──────── Records for processing
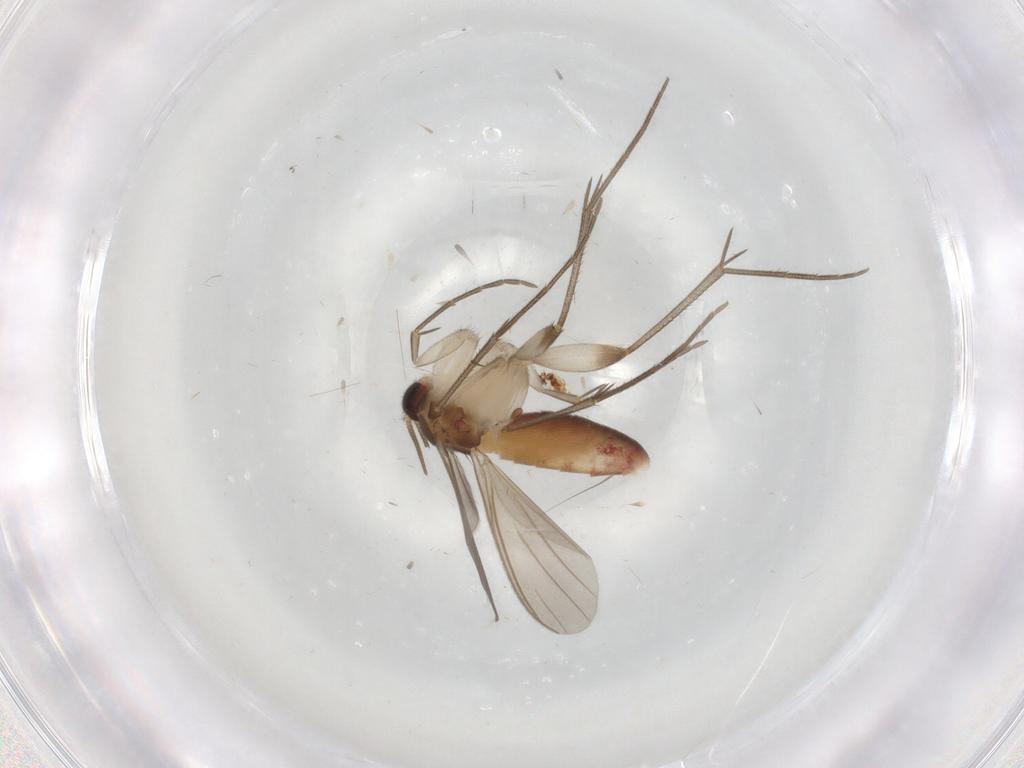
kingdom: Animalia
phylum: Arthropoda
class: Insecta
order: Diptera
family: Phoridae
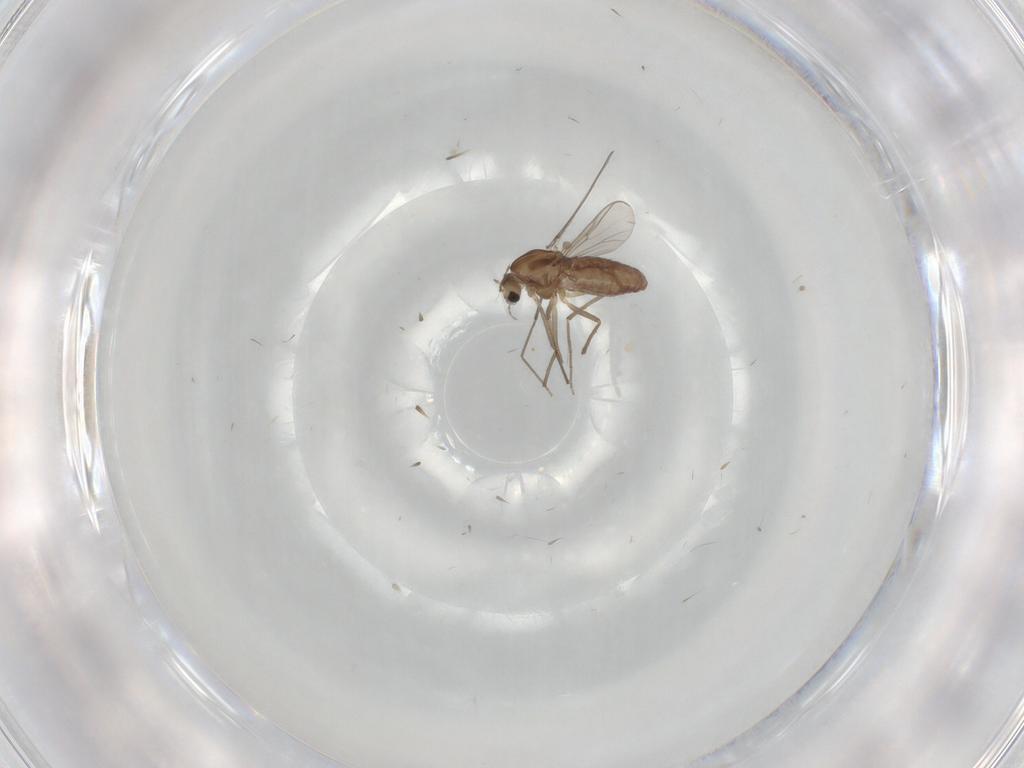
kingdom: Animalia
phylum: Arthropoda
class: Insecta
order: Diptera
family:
────────────────
The problem: Copy every line of the material above word for word, leaving out the pictures.

Response:
kingdom: Animalia
phylum: Arthropoda
class: Insecta
order: Diptera
family: Phoridae
kingdom: Animalia
phylum: Arthropoda
class: Insecta
order: Diptera
family:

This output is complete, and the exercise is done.